» Work instructions
Beneath this line are the data; copy exactly the part of them that opens with the line containing "parade, paddock, fabrics." and closes with the line containing "Mr. Muller's office", and only that part.

━━━━━━━━━━

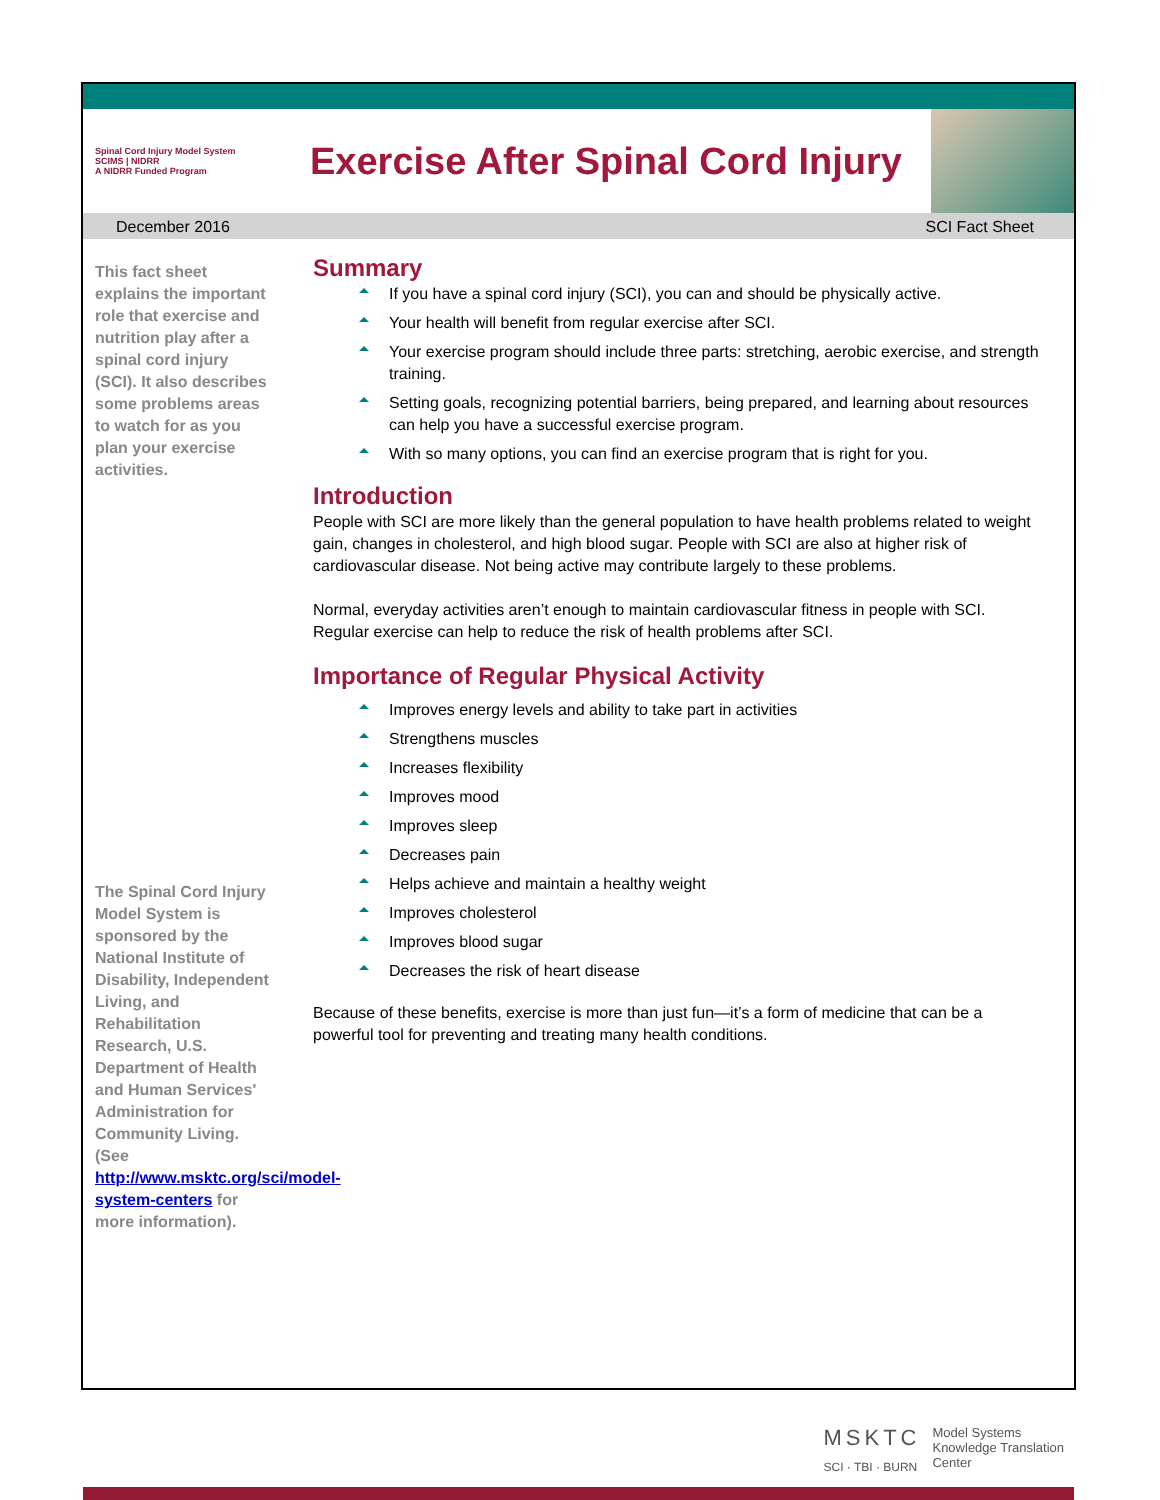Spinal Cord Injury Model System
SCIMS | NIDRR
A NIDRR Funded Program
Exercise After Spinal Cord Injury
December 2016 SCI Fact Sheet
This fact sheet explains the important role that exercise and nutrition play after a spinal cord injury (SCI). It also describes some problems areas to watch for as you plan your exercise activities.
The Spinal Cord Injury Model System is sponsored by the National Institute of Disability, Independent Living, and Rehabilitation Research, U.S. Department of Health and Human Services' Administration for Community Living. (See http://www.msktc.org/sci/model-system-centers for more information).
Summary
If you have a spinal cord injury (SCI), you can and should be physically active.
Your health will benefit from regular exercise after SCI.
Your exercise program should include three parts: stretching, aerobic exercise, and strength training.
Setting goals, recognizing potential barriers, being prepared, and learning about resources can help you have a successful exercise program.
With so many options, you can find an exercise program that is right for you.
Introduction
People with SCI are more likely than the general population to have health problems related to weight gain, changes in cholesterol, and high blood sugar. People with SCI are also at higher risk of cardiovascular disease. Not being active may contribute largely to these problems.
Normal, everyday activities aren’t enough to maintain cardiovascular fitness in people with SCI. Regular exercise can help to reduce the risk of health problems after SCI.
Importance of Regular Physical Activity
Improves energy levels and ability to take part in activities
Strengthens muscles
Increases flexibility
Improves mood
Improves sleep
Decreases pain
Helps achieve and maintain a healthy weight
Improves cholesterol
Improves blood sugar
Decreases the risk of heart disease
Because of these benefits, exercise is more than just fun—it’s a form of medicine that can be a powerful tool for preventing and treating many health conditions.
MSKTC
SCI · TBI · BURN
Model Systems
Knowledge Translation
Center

━━━━━━━━━━

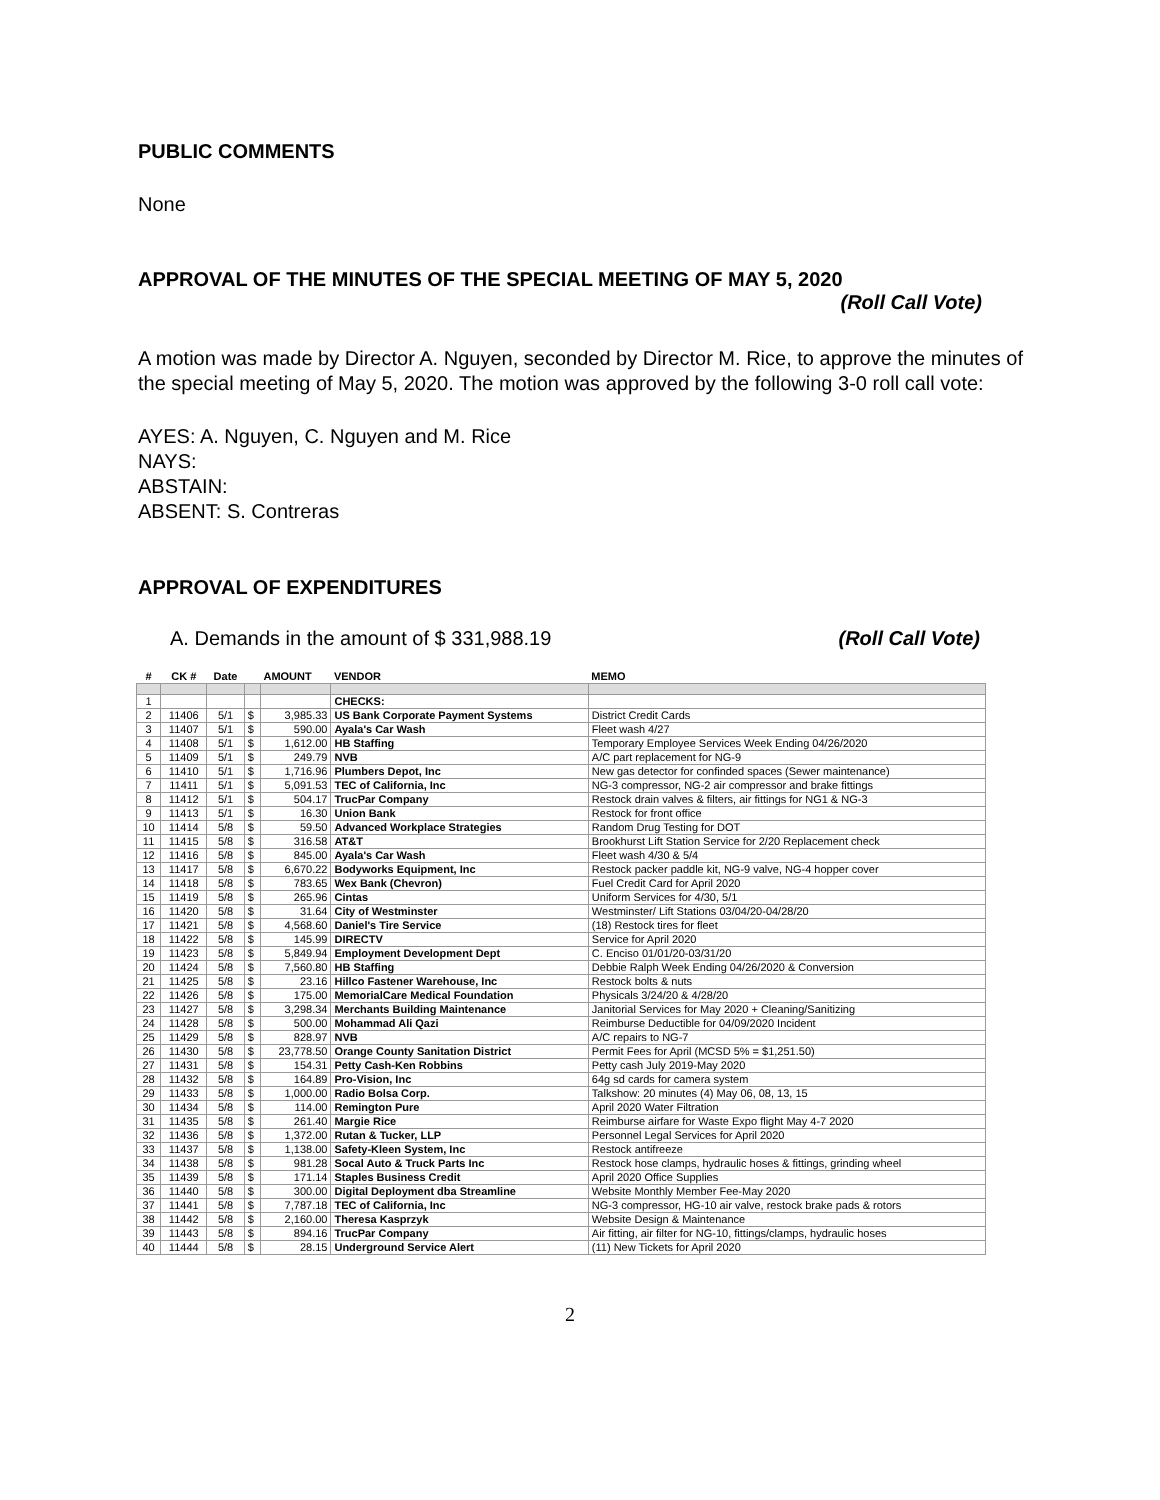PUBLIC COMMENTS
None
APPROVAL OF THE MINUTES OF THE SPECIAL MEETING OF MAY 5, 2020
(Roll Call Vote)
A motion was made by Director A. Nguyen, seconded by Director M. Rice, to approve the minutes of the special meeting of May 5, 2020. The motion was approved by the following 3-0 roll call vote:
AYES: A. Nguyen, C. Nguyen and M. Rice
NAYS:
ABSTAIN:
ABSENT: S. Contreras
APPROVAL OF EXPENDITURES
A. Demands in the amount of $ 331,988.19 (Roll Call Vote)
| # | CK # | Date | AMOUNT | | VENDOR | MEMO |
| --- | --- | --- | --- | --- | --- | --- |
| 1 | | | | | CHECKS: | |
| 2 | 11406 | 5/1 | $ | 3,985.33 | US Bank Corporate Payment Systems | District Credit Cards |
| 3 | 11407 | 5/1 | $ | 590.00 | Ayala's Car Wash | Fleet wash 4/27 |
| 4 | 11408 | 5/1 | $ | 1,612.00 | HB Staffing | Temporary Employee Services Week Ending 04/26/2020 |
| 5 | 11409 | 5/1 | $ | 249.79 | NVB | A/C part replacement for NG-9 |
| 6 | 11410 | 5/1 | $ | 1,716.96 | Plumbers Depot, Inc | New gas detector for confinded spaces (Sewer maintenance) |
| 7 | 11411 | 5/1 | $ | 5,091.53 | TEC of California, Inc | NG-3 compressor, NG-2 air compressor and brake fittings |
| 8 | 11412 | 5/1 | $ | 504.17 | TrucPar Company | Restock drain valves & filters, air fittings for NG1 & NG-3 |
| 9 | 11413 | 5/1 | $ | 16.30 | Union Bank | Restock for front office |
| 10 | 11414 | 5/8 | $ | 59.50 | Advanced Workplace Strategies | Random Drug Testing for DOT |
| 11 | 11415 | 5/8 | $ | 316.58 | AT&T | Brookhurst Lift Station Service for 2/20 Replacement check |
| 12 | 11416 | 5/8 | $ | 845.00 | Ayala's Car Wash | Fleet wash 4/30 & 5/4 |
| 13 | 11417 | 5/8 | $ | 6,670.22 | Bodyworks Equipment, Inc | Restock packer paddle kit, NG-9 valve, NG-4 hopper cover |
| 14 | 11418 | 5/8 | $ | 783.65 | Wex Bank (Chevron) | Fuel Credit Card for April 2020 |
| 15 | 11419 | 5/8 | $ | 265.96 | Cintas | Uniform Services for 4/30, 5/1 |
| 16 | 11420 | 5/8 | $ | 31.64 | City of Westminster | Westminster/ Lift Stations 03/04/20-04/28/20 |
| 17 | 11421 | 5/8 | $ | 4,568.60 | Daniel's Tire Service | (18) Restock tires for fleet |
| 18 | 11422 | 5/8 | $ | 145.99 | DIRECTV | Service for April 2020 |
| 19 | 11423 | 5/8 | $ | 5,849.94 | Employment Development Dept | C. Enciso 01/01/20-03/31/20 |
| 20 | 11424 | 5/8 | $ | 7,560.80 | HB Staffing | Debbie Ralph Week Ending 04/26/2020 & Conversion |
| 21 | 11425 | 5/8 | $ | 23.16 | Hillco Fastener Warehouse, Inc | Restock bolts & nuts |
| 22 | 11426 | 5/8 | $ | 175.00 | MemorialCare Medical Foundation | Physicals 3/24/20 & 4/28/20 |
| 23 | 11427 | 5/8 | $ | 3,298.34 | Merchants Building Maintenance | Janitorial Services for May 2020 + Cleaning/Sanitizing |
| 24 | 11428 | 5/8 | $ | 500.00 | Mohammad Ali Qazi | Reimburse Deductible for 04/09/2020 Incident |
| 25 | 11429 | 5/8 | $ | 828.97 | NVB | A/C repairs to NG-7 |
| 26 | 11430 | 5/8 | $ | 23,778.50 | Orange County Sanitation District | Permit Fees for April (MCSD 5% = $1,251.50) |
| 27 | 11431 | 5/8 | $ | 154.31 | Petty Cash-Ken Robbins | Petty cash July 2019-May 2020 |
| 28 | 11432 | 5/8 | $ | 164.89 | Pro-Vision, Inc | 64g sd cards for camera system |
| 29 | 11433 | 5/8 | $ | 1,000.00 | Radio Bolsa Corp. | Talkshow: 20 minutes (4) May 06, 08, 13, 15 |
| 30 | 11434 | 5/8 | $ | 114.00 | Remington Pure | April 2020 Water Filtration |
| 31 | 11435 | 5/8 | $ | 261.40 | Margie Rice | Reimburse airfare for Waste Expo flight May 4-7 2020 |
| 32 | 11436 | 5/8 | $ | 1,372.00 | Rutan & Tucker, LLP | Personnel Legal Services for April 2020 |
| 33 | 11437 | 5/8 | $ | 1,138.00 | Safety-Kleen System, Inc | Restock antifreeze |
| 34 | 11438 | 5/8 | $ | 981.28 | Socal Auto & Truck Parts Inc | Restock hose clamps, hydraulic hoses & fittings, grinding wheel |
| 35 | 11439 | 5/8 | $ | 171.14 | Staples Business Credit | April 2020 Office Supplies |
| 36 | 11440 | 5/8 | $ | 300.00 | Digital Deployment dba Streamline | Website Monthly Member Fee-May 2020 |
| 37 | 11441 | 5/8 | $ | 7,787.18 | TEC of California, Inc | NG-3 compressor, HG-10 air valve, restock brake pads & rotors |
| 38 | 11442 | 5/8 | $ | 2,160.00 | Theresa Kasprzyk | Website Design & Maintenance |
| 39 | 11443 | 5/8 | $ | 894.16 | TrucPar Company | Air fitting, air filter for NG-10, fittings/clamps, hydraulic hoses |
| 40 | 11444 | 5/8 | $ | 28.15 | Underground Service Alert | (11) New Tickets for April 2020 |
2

━━━━━━━━━━

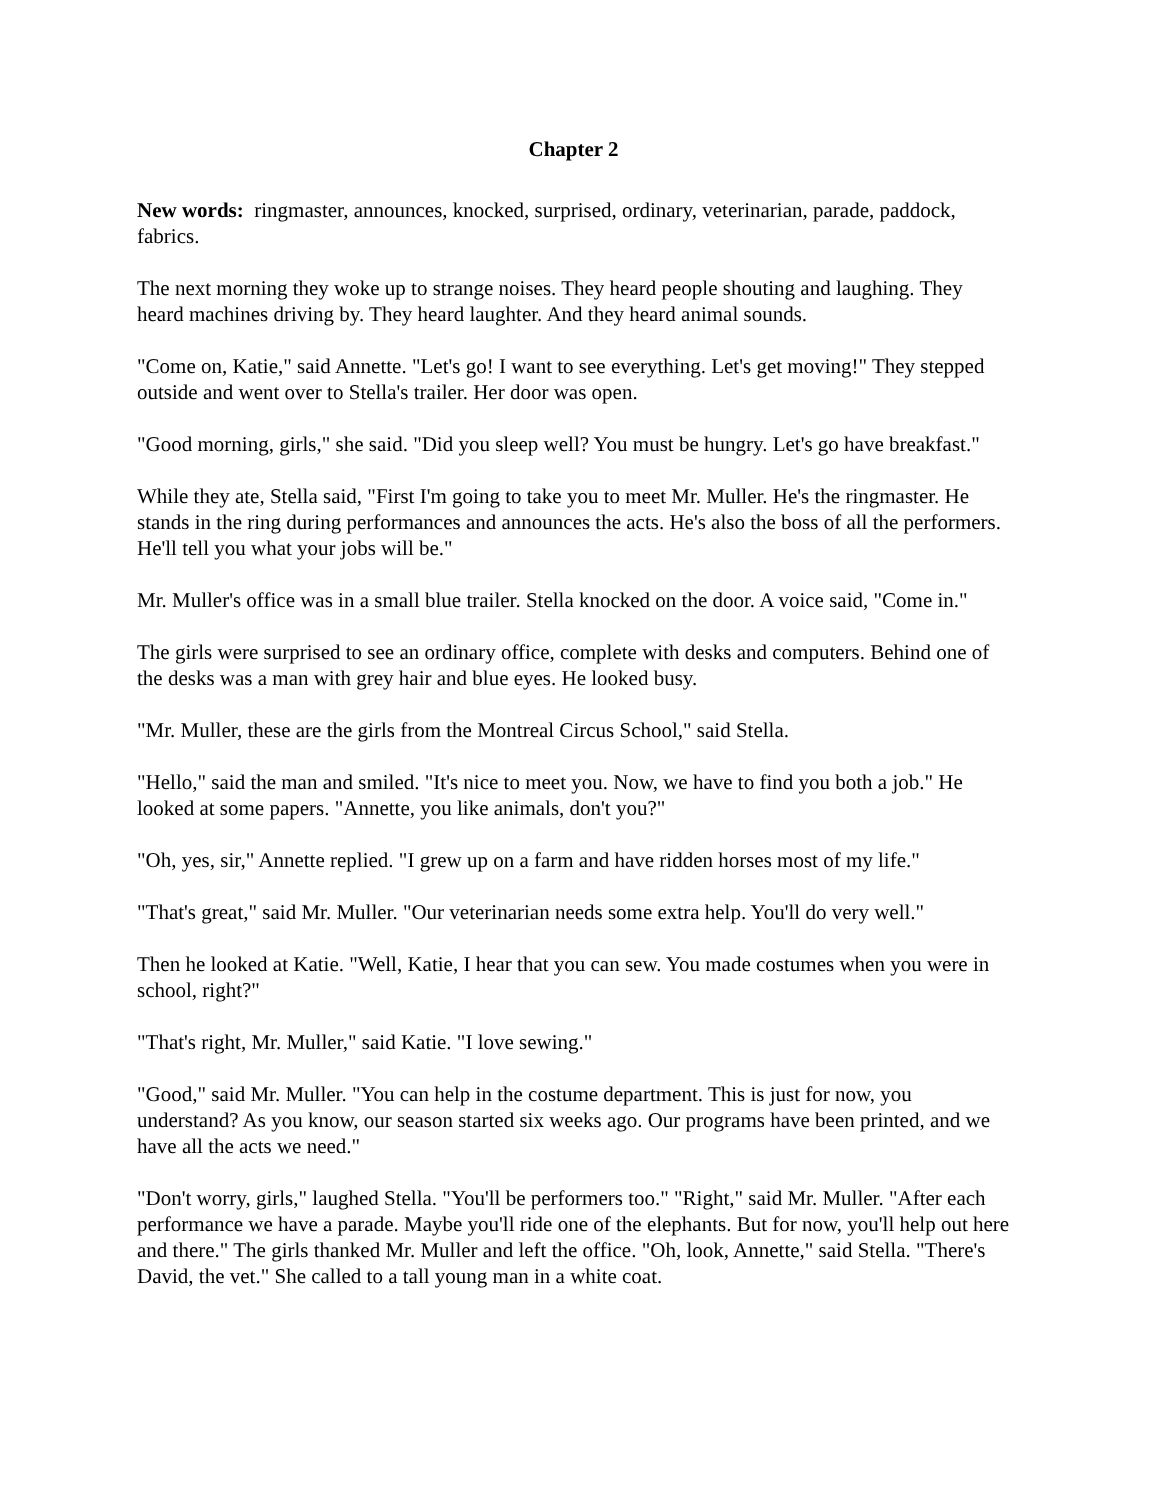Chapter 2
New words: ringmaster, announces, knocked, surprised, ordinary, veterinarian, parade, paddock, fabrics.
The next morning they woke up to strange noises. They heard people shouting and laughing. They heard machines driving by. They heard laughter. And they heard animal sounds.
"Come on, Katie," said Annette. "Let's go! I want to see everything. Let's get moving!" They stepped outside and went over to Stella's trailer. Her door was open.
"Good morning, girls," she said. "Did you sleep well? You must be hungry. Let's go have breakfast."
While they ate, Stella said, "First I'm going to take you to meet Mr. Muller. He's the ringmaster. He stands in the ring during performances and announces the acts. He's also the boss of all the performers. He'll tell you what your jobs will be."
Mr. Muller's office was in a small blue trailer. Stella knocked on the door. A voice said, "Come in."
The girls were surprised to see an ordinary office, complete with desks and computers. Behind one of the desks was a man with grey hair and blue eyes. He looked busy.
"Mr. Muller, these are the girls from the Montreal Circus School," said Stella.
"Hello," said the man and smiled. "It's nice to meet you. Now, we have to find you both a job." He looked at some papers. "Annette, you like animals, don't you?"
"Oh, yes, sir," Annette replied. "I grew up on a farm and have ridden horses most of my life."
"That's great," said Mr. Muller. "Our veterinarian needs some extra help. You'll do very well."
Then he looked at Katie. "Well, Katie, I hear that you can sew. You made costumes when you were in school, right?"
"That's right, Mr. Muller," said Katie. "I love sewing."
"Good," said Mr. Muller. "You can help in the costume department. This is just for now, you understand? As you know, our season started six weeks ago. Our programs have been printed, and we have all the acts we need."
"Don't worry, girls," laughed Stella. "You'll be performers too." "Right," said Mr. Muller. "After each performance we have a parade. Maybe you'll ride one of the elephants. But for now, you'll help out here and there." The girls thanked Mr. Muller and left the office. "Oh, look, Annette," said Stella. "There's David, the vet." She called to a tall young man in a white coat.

━━━━━━━━━━

» Output
New words: ringmaster, announces, knocked, surprised, ordinary, veterinarian, parade, paddock, fabrics.
The next morning they woke up to strange noises. They heard people shouting and laughing. They heard machines driving by. They heard laughter. And they heard animal sounds.
"Come on, Katie," said Annette. "Let's go! I want to see everything. Let's get moving!" They stepped outside and went over to Stella's trailer. Her door was open.
"Good morning, girls," she said. "Did you sleep well? You must be hungry. Let's go have breakfast."
While they ate, Stella said, "First I'm going to take you to meet Mr. Muller. He's the ringmaster. He stands in the ring during performances and announces the acts. He's also the boss of all the performers. He'll tell you what your jobs will be."
Mr. Muller's office was in a small blue trailer. Stella knocked on the door. A voice said, "Come in."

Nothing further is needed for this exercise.